* [Assigned task]:
Among the following entries, count the lines that contain "listing" and report only the result.

(Records drawn from a dataset)
"""
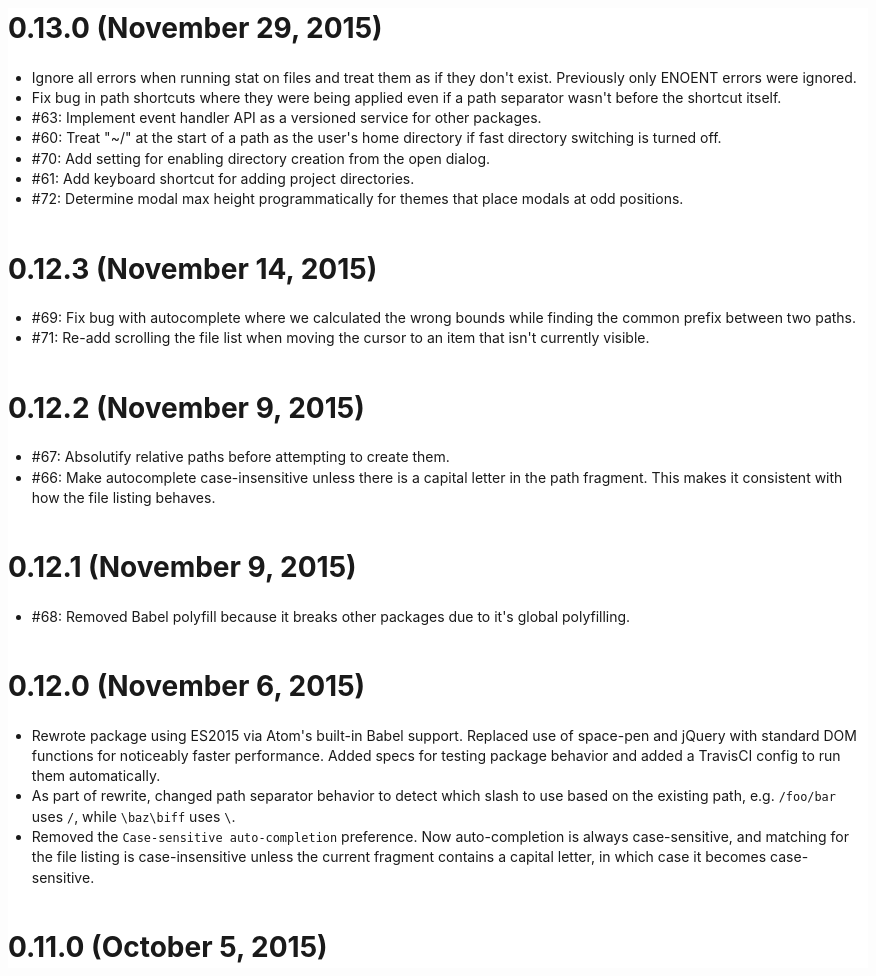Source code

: 0.13.0 (November 29, 2015)
==========================

* Ignore all errors when running stat on files and treat them as if they don't
  exist. Previously only ENOENT errors were ignored.
* Fix bug in path shortcuts where they were being applied even if a path
  separator wasn't before the shortcut itself.
* #63: Implement event handler API as a versioned service for other packages.
* #60: Treat "~/" at the start of a path as the user's home directory if fast
  directory switching is turned off.
* #70: Add setting for enabling directory creation from the open dialog.
* #61: Add keyboard shortcut for adding project directories.
* #72: Determine modal max height programmatically for themes that place modals
  at odd positions.


0.12.3 (November 14, 2015)
==========================

* #69: Fix bug with autocomplete where we calculated the wrong bounds while
  finding the common prefix between two paths.
* #71: Re-add scrolling the file list when moving the cursor to an item that
  isn't currently visible.


0.12.2 (November 9, 2015)
=========================

* #67: Absolutify relative paths before attempting to create them.
* #66: Make autocomplete case-insensitive unless there is a capital letter in
  the path fragment. This makes it consistent with how the file listing behaves.


0.12.1 (November 9, 2015)
=========================

* #68: Removed Babel polyfill because it breaks other packages due to it's
  global polyfilling.


0.12.0 (November 6, 2015)
=========================

* Rewrote package using ES2015 via Atom's built-in Babel support. Replaced use
  of space-pen and jQuery with standard DOM functions for noticeably faster
  performance. Added specs for testing package behavior and added a TravisCI
  config to run them automatically.
* As part of rewrite, changed path separator behavior to detect which slash to
  use based on the existing path, e.g. `/foo/bar` uses `/`, while `\baz\biff`
  uses `\`.
* Removed the `Case-sensitive auto-completion` preference. Now auto-completion
  is always case-sensitive, and matching for the file listing is
  case-insensitive unless the current fragment contains a capital letter, in
  which case it becomes case-sensitive.


0.11.0 (October 5, 2015)
========================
"""
* [Result below]:
2